* _What this task involves_: Will you lay out as a numbered list every line of the rows below, starting with the line that contains "family: Myricaceae" and going on through the final line, with both ends included and blank lines left out?

··· Extracted entries ···

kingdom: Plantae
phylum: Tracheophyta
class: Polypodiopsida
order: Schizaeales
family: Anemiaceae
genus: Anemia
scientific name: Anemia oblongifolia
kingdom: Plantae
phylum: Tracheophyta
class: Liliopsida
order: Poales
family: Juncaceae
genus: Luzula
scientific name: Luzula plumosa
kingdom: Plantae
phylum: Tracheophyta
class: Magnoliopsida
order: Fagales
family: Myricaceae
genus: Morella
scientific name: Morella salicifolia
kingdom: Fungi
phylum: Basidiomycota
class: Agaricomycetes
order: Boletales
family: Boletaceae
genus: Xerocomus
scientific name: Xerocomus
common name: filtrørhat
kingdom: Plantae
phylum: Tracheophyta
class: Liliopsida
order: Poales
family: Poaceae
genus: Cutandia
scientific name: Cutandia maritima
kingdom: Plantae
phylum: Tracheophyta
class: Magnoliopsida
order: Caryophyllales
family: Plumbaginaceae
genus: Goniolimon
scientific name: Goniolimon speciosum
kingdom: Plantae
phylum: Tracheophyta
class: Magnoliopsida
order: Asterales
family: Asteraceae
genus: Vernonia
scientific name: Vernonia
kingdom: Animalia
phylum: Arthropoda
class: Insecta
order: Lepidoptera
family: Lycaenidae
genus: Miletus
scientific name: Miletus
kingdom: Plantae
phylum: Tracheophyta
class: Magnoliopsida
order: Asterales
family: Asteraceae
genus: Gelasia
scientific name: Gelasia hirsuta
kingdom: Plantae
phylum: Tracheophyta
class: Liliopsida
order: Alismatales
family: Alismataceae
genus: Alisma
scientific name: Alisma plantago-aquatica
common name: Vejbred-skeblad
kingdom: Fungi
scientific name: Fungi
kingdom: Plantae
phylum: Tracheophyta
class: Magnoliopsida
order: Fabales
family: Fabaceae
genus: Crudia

···

* _The solution_:
1. family: Myricaceae
2. genus: Morella
3. scientific name: Morella salicifolia
4. kingdom: Fungi
5. phylum: Basidiomycota
6. class: Agaricomycetes
7. order: Boletales
8. family: Boletaceae
9. genus: Xerocomus
10. scientific name: Xerocomus
11. common name: filtrørhat
12. kingdom: Plantae
13. phylum: Tracheophyta
14. class: Liliopsida
15. order: Poales
16. family: Poaceae
17. genus: Cutandia
18. scientific name: Cutandia maritima
19. kingdom: Plantae
20. phylum: Tracheophyta
21. class: Magnoliopsida
22. order: Caryophyllales
23. family: Plumbaginaceae
24. genus: Goniolimon
25. scientific name: Goniolimon speciosum
26. kingdom: Plantae
27. phylum: Tracheophyta
28. class: Magnoliopsida
29. order: Asterales
30. family: Asteraceae
31. genus: Vernonia
32. scientific name: Vernonia
33. kingdom: Animalia
34. phylum: Arthropoda
35. class: Insecta
36. order: Lepidoptera
37. family: Lycaenidae
38. genus: Miletus
39. scientific name: Miletus
40. kingdom: Plantae
41. phylum: Tracheophyta
42. class: Magnoliopsida
43. order: Asterales
44. family: Asteraceae
45. genus: Gelasia
46. scientific name: Gelasia hirsuta
47. kingdom: Plantae
48. phylum: Tracheophyta
49. class: Liliopsida
50. order: Alismatales
51. family: Alismataceae
52. genus: Alisma
53. scientific name: Alisma plantago-aquatica
54. common name: Vejbred-skeblad
55. kingdom: Fungi
56. scientific name: Fungi
57. kingdom: Plantae
58. phylum: Tracheophyta
59. class: Magnoliopsida
60. order: Fabales
61. family: Fabaceae
62. genus: Crudia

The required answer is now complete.